╭─ RECORD SET

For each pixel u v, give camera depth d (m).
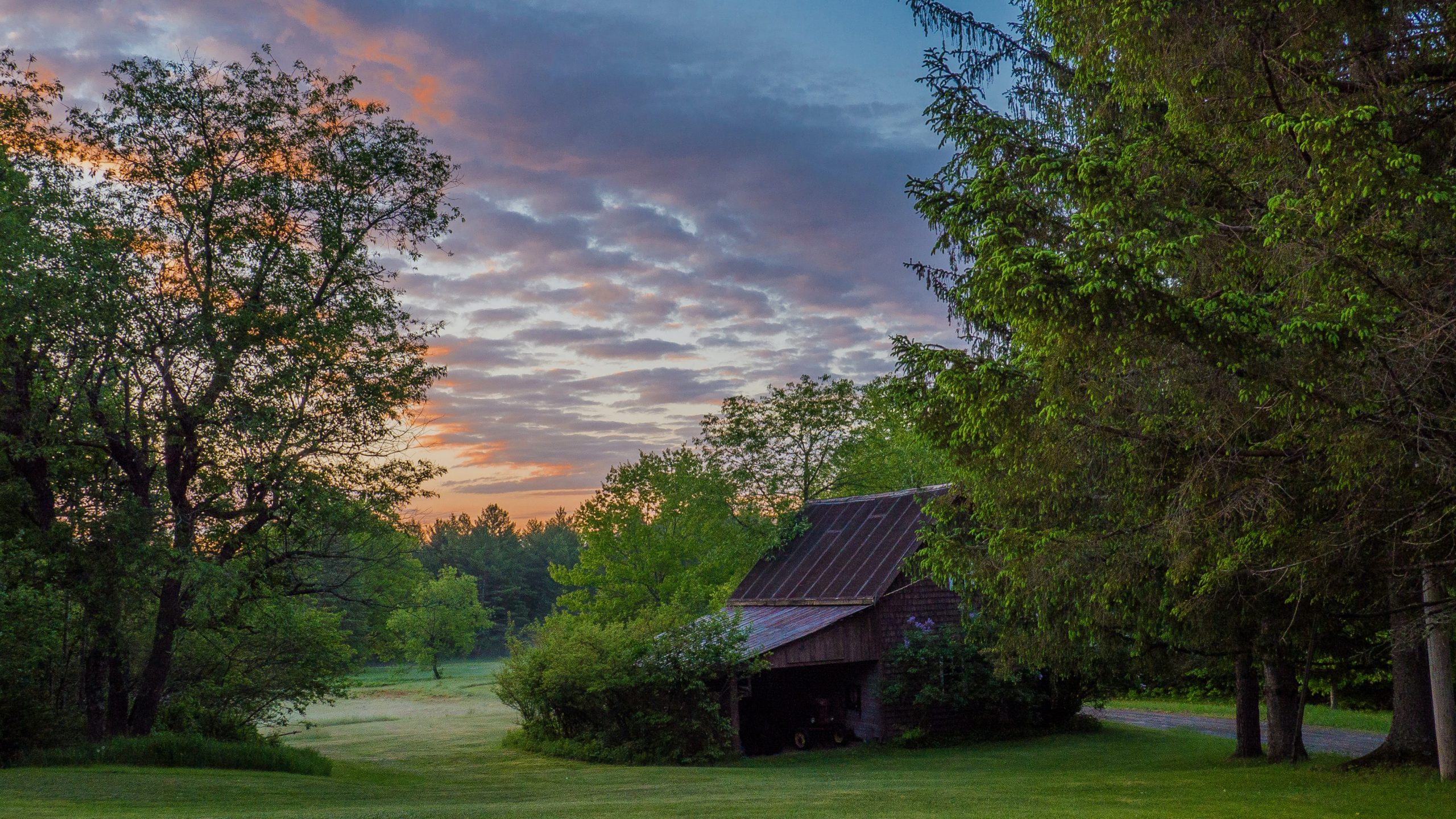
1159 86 10.98
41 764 18.36
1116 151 12.27
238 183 21.55
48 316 18.77
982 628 26.97
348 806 13.71
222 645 23.81
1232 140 10.91
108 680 21.95
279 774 19.83
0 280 17.89
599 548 45.97
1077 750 26.64
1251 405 10.68
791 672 32.66
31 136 20.75
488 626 85.75
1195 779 16.56
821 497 47.75
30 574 19.47
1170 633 17.33
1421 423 9.77
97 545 20.20
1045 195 12.91
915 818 11.16
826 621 30.17
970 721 30.56
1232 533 11.95
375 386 22.36
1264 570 12.76
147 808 12.52
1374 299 9.71
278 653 24.11
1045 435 12.34
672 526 46.75
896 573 31.02
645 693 28.48
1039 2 12.59
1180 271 11.62
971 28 16.75
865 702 31.08
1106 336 9.98
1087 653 18.41
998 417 11.77
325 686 25.03
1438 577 12.68
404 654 80.00
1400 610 14.28
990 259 10.36
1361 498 10.74
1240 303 9.59
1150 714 35.69
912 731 29.45
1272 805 12.39
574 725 30.92
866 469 50.53
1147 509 13.10
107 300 19.41
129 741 19.80
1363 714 31.84
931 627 31.23
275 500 22.89
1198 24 10.31
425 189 24.19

╰─

• _TRY IT_: From the line holding "971 28 16.75" down to the final line above, copy each line exactly, and leave out everything before it.

• _EXERCISE RESULT_:
971 28 16.75
865 702 31.08
1106 336 9.98
1087 653 18.41
998 417 11.77
325 686 25.03
1438 577 12.68
404 654 80.00
1400 610 14.28
990 259 10.36
1361 498 10.74
1240 303 9.59
1150 714 35.69
912 731 29.45
1272 805 12.39
574 725 30.92
866 469 50.53
1147 509 13.10
107 300 19.41
129 741 19.80
1363 714 31.84
931 627 31.23
275 500 22.89
1198 24 10.31
425 189 24.19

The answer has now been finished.